### TEXT SEGMENT
»»

# True Plow Oil or ATF?



## madadam (Nov 11, 2004)

What is up with ATF in these plows? I hope you never get water in your Hydrolics and it gets really [email protected]#% cold out and it freezes. All I know is waterand ATF don't mix and the plow oil has antifreeze in it. If someone has heard different let me know.


----------



## Tarkus (Nov 19, 2004)

I have used regular ATF for many years with no problems. I recent years I started using synthetic ATF for better cold weather performance. This has been in Fisher and Western pumps. (It even said in manuals that is was acceptable) Meyer pumps do tend to like a lighter fluid so I do not use ATF in those but there are those that do. If you are concerned about anti freeze in it you could add 1/2 to 1 oz of methol alcohol to it (depending on system fluid capacity). Alcohol is the only anitfreeze that can be added to oil because only it can bond to both the water and oil at same time at the molecular level. Do not use isopropyl as it is 30 to 50% water by volume as bought over the counter. At a 50% water level Isopropyl freezes at about -25. Add in any water it may find in system at the freezing point gets a lot higher yet. Methyl alcohol (Dry Gas and Gasoline antifreeze) has a freezing point of minus 144 in its pure state and when it takes on the same amount of added moisture that deluted Isopropyl does, it will have a condsiderably lower freezing point too.

««

### GIVEN ENTRIES
»»

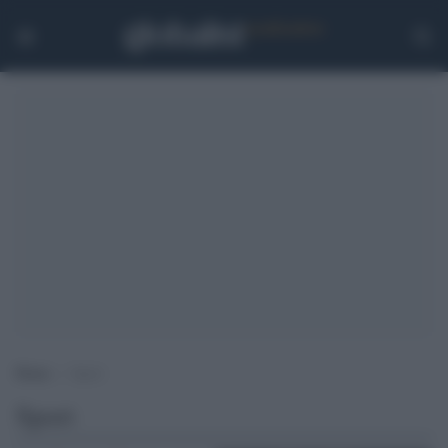
Home
>
Sport
Sport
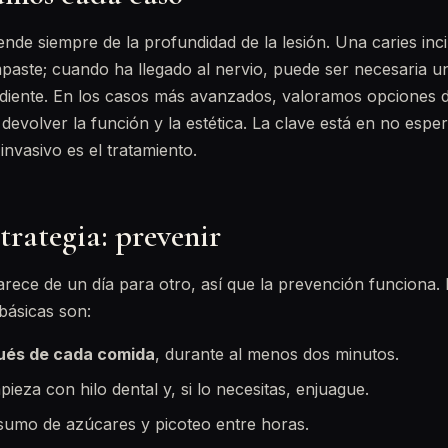
ende siempre de la profundidad de la lesión. Una caries inc
mpaste; cuando ha llegado al nervio, puede ser necesaria 
 diente. En los casos más avanzados, valoramos opciones 
devolver la función y la estética. La clave está en no espe
invasivo es el tratamiento.
trategia: prevenir
rece de un día para otro, así que la prevención funciona. 
ásicas son:
ués de cada comida
, durante al menos dos minutos.
pieza con hilo dental y, si lo necesitas, enjuague.
umo de azúcares y picoteo entre horas.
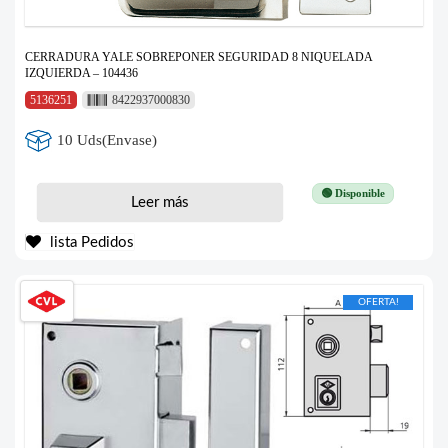
CERRADURA YALE SOBREPONER SEGURIDAD 8 NIQUELADA
IZQUIERDA – 104436
5136251
8422937000830
10 Uds(Envase)
🟢 Disponible
Leer más
lista Pedidos
OFERTA!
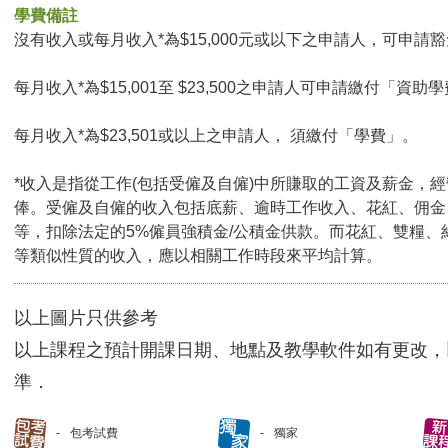
學費備註
沒有收入或每月收入*為$15,000元或以下之申請人，可申請豁免
每月收入*為$15,001至 $23,500之申請人可申請繳付「資助學
每月收入*為$23,501或以上之申請人， 須繳付「學費」。
*收入是指從工作(包括受僱及自僱)中所賺取的工資及薪金，
俸。受僱及自僱的收入包括底薪、逾時工作收入、花紅、佣金
等，扣除法定的5%僱員強積金/公積金供款。而花紅、雙糧、
等類似性質的收入，應以相關工作時段來平均計算。
以上圖片只供參考
以上課程之預計開課日期、地點及教學軟件如有更改，
準．
包考試費
獨家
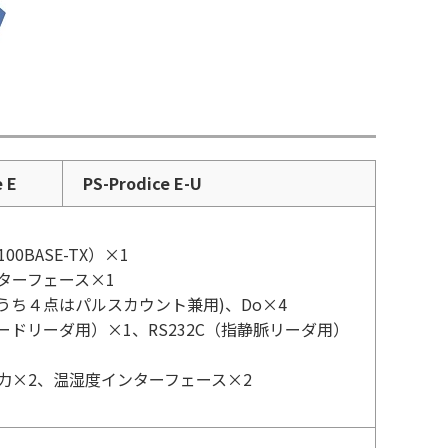
e E
PS-Prodice E-U
（100BASE-TX）×1
ターフェース×1
のうち４点はパルスカウント兼用)、Do×4
カードリーダ用）×1、RS232C（指静脈リーダ用）
d入力×2、温湿度インターフェース×2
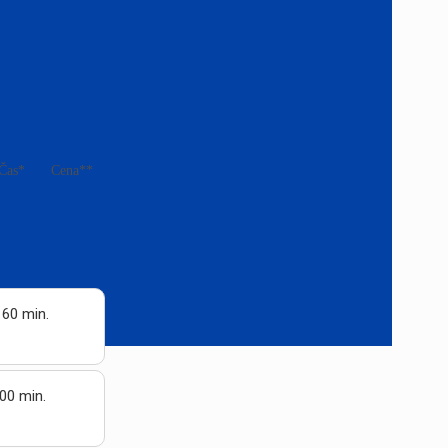
Čas*
Cena**
 60 min.
00 min.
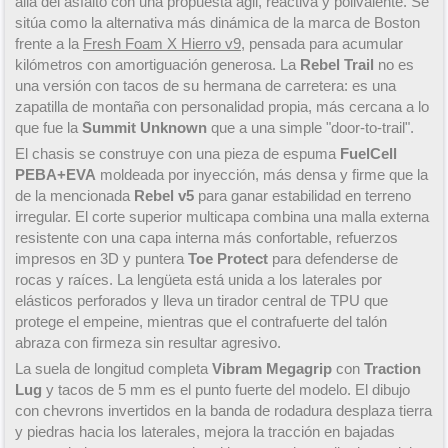
allá del asfalto con una propuesta ágil, reactiva y polivalente. Se
sitúa como la alternativa más dinámica de la marca de Boston
frente a la
Fresh Foam X Hierro v9
, pensada para acumular
kilómetros con amortiguación generosa. La
Rebel Trail
no es
una versión con tacos de su hermana de carretera: es una
zapatilla de montaña con personalidad propia, más cercana a lo
que fue la
Summit Unknown
que a una simple "door-to-trail".
El chasis se construye con una pieza de espuma
FuelCell
PEBA+EVA
moldeada por inyección, más densa y firme que la
de la mencionada
Rebel v5
para ganar estabilidad en terreno
irregular. El corte superior multicapa combina una malla externa
resistente con una capa interna más confortable, refuerzos
impresos en 3D y puntera
Toe Protect
para defenderse de
rocas y raíces. La lengüeta está unida a los laterales por
elásticos perforados y lleva un tirador central de TPU que
protege el empeine, mientras que el contrafuerte del talón
abraza con firmeza sin resultar agresivo.
La suela de longitud completa
Vibram Megagrip
con
Traction
Lug
y tacos de 5 mm es el punto fuerte del modelo. El dibujo
con chevrons invertidos en la banda de rodadura desplaza tierra
y piedras hacia los laterales, mejora la tracción en bajadas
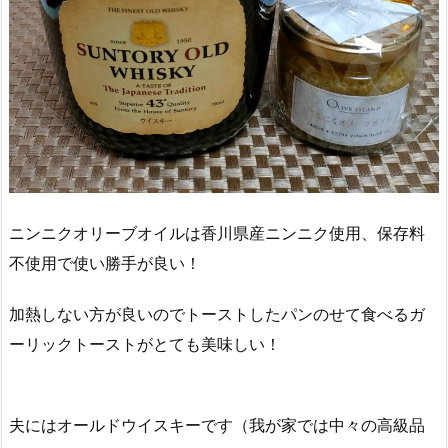
ニンニクオリーブオイルは香川県産ニンニク使用、保存料
不使用で使い勝手が良い！
加熱しない方が良いのでトーストしたパンのせて食べるガ
ーリックトーストがとても美味しい！
夫にはオールドウイスキーです（我が家では中々の高級品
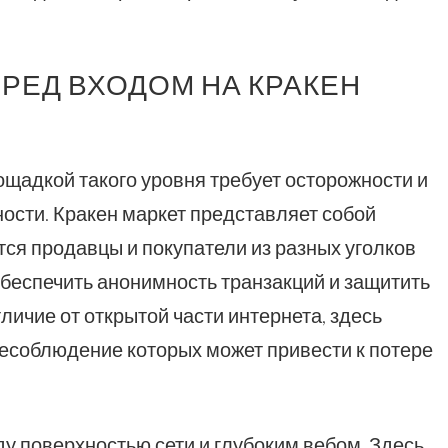
ЕРЕД ВХОДОМ НА КРАКЕН
щадкой такого уровня требует осторожности и
ости. Кракен маркет представляет собой
тся продавцы и покупатели из разных уголков
обеспечить анонимность транзакций и защитить
личие от открытой части интернета, здесь
несоблюдение которых может привести к потере
ду поверхностью сети и глубоким вебом. Здесь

««

### EXERCISE REQUIREMENTS
A – Decide whether each statement agrees with the plow fluid thread, answering yes or no and quoting the deciding words: (i) Tarkus uses ATF in Meyer pumps. (ii) Tarkus advises against isopropyl alcohol because of its water content. (iii) madadam says plow oil contains antifreeze.
B – Carry on the plow fluid thread from its last sentence.
The data has no connection to the plow fluid thread.

### EXPECTED OUTPUTS
A –
(i) No: "Meyer pumps do tend to like a lighter fluid so I do not use ATF in those"
(ii) Yes: "Do not use isopropyl as it is 30 to 50% water by volume as bought over the counter."
(iii) Yes: "the plow oil has antifreeze in it."

B –
----------



## NJ Plowman (Dec 10, 2003)

I have used straight ATF in my western pumps for over 10 years with no problems at all. We change the fluid on a yearly basis and have never had any problems.


----------



## madadam (Nov 11, 2004)

ok I see neyers pumps you should run maybe there fluid. But western and the others are using ATF. Hey thank you all for the useful info.


----------



## ggwash21 (Dec 6, 2003)

I have a E-60 and run ATF3 mopar fully syntheic oil.. never a problem, and we have the record for the coldest temp up here. (-60) never had a problem.. We run ATF3 in all of our plows blizzard 810, sno-way V, 2 meyers, 2 westerns and so on. i have seen alot of questions on ATF i took a chance when i changed and loved it ever since....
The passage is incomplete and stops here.